前置きがながくなりましたが、兵法の道について書かれたこの本、本当にシンプルで、そして背筋がしゃんとしてくるようなものです。少しだけ抜粋してみます。
地の巻の中で「兵法の拍子」についての記述があります。
「何ごとにも拍子というものがあるが、とりわけ「兵法の拍子」は、鍛錬無しには身につけることができないものである。世の中で拍子がはっきりしているのは、能楽の道、楽人、管絃などで、これはみな、拍子がよく合うことによって、調子よく行われる。」(「五輪書」56p 宮本武蔵原著 ニュートンプレス発行)
すべてに拍子(リズム)がある。体の動きと呼吸をあわせお稽古をすると、そこに「リズム」があることがよくわかります。リズムが整うと全ての調和がとれるのは、同じことをくり返しくり返し練習し続けることでわかるようになってきます。

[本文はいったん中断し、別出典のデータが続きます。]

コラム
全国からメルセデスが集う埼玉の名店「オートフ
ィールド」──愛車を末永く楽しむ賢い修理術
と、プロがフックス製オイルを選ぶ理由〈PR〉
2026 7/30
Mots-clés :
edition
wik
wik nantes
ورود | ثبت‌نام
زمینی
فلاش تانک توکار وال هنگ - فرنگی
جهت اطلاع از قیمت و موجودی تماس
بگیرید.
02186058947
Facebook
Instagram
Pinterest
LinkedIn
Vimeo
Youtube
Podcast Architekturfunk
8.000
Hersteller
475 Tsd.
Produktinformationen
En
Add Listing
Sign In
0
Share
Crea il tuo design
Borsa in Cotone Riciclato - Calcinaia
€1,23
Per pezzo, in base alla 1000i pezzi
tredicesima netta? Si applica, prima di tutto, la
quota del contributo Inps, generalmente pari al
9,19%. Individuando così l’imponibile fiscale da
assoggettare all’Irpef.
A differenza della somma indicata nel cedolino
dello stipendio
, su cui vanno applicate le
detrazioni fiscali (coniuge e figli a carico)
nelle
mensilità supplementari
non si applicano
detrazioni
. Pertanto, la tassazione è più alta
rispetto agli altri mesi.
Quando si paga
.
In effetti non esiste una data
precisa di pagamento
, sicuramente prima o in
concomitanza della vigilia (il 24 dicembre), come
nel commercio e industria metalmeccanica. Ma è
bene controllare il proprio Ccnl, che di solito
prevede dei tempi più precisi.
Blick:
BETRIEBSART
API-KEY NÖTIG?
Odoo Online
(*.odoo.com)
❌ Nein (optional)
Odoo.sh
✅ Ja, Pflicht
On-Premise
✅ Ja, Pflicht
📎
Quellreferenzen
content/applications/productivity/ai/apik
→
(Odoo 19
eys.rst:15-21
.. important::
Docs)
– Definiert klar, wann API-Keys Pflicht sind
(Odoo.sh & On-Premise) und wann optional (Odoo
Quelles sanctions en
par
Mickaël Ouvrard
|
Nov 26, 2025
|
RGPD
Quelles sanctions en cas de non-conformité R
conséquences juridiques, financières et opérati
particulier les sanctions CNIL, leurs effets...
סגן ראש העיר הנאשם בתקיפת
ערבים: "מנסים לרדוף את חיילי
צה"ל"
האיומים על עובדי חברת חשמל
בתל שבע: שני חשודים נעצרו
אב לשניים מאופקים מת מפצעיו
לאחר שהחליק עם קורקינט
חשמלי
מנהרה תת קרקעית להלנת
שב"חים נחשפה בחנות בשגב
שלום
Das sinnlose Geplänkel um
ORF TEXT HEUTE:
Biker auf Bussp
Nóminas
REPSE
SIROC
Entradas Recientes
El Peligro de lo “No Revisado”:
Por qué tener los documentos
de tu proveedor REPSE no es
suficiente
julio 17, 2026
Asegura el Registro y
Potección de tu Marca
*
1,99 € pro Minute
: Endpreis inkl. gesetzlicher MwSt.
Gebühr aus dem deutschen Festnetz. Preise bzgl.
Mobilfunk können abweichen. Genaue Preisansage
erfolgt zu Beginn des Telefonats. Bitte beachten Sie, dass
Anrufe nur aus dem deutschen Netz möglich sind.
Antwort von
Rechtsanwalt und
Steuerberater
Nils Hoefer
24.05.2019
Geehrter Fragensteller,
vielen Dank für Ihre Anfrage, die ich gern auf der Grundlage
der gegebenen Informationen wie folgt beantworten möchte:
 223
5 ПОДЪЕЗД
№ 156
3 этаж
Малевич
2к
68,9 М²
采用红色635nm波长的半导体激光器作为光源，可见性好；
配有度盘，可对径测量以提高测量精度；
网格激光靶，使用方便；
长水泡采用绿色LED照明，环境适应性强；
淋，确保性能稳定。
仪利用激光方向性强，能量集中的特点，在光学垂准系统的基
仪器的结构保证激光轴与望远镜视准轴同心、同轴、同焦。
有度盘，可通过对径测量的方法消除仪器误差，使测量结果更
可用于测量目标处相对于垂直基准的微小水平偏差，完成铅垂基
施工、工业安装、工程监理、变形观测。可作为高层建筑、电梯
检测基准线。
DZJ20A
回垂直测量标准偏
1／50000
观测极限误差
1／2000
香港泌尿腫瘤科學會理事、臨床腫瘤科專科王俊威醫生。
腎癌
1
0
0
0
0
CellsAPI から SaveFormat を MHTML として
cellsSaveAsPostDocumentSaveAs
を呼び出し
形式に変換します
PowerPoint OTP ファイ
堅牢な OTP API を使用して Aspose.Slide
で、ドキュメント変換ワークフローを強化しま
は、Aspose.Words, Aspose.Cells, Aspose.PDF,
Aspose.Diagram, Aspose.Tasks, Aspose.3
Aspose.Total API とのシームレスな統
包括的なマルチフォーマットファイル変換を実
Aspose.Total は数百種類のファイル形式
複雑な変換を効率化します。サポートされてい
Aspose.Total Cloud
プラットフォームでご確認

同じことを繰り返し身につくまで練習することに厭きたりもの足りなくなってあれこれ足さないと不安になってくるのは、リズムがあわず調和が取れていない証拠なのかもしれません。
水の巻の中には、姿勢と目つき、手(太刀の持ち方)、足の使い方などについて書かれていました。全て抜粋しませんが、いくつかだけ記載します。
「体の姿勢は、顔はうつむかず、ゆがめず、目を動かさず、額にしわをよせず、眉の間にしわをよせて、目の玉を動かさないようにし、まばたきをしないような気持ちで、つねの目より少し細めにする。おだやかな顔つきで鼻すじをまっすぐにし、やや、おとがいを出すような心持ちである。首は後ろの筋をまっすぐに保ち、うなじに力を入れ、肩から全身に平均して力がかかるようにする。両肩を下げ、背すじをまっすぐに、尻を出さず、ひざから足先までに力を入れて、腰がかがまないように腹をはる。」(「五輪書」64p 宮本武蔵原著 ニュートンプレス発行)
「観と見の二つについては、「観」の目を強く、「見」の目は弱く(後略)。」(「五輪書」65p 宮本武蔵原著 ニュートンプレス発行)
「すべて太刀にしても、手の持ち方にしても固定することを嫌う。「固定」は死ぬ手であり、「固定せぬこと」が生きる手である。」(「五輪書」67p 宮本武蔵原著 ニュートンプレス発行)
そしてとても興味深かったのは、「水の巻」の最後のこの部分です↓
「兵法で、太刀をとって人に勝つことを習得するには、まず、五つのおもてをもって五方の構えを知り、太刀の道を覚え、全身が自由に動くようになり、心の動きが機敏になって道の拍子を知り、ひとりでに太刀の使い方も冴えて、体も足も心のままに円滑に動くようになる、それにしたがって、一人に勝ち、二人に勝ち、兵法における最善がわかるようになり、この書物の内容を、一カ条、一カ条と稽古し、敵と戦い、次第にこの道の道理を会得する。不断に心にかけながら、あせらずに、折にふれ実際にその効用を覚え、だれかれとなく打ち合って修行を積み、その心を知って、千里の道も一歩ずつ歩んでいくのである。」(「五輪書」92p 宮本武蔵原著 ニュートンプレス発行)
そのまま、ヨガのお稽古に通じる内容です。型を練習すれば、自然と動きの道筋が見えてくるのです。自然と動くようになれば、拍子も整い調和もとれるのです。それはひたすら鍛錬によってなされるものなのです。
実にシンプルです。アレコレアクセクあせらずに、じっくり鍛錬のみ。